Torino, il presente è Juric
Per risollevare le sorti del Torino nel 2021, Cairo ha voluto puntare su un tecnico di grande affidabilità, ovvero Juric. Non un allenatore qualsiasi, ma che ha fatto della gavetta la sua arma principale, vista la tanta esperienza acquisita, soprattutto quando si parla di far quadrare i conti nell’ambito dello spogliatoio. Il presidente del Toro ha capito la grande caparbietà del croato fin da subito, fin dalle sue prime apparizioni con l’Hellas Verona che con lui ha cambiato volto.
Ed allora, nonostante qualche incomprensione e litigio, tra il Torino e Juric si è instaurato un rapporto di fiducia che sta pian piano riportando il club in alto e verso nuovi obiettivi.
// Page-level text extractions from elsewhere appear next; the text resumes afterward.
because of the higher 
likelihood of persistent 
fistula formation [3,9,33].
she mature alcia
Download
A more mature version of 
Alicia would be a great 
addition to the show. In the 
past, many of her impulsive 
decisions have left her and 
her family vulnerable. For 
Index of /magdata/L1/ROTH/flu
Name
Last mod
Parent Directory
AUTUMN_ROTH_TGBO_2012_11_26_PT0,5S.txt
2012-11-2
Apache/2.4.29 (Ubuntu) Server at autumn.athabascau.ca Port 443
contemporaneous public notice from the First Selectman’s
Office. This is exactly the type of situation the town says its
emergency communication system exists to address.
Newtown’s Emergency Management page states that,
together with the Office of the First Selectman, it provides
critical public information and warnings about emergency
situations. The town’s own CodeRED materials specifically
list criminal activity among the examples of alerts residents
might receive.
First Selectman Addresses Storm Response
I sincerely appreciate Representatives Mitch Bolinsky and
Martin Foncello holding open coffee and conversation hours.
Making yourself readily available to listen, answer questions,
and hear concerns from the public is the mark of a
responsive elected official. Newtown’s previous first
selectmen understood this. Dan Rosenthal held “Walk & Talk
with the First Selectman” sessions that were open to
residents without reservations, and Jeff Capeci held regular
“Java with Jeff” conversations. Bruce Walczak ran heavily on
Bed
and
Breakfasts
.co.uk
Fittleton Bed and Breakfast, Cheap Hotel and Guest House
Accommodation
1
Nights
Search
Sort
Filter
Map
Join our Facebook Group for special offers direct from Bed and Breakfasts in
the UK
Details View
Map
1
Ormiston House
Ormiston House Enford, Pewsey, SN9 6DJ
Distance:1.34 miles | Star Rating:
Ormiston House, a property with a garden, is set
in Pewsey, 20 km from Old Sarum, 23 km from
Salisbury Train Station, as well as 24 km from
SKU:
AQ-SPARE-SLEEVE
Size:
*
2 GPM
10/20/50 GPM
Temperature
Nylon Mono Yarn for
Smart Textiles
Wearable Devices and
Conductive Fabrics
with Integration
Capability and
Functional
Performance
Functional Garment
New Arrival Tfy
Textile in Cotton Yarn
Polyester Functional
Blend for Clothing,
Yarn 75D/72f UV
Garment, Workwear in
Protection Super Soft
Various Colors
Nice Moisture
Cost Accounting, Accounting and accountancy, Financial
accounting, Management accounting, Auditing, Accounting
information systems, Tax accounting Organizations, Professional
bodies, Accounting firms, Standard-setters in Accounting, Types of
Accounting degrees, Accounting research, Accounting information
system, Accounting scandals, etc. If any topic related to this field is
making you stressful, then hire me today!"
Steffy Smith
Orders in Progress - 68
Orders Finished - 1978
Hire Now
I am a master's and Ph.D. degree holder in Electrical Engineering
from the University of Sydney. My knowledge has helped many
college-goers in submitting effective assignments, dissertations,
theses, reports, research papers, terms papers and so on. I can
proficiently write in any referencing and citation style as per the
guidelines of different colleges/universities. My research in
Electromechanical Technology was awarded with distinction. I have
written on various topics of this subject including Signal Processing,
L’ultima stagione disputata ne è la prova con il Toro che è arrivato al 10° posto in classifica e a soli 9 punti dalla zona Uefa Conference League occupata dalla Juventus. Una scia che il club granata dovrà continuare a seguire se vorrà alzare, anno dopo anno, l’asticella delle ambizioni.
Un’asticella sulla quale dovrà lavorare molto Juric, ma anche e soprattutto il presidente Urbano Cairo per raggiungere un obiettivo più importante. Una vetta da conquistare per il club granata che ha tutte le carte in regola per arrivarci e per far rivedere a tutto il mondo, attraverso un velo che nasconde gli anni passati, la parvenza e l’illusione del Grande Torino di una volta.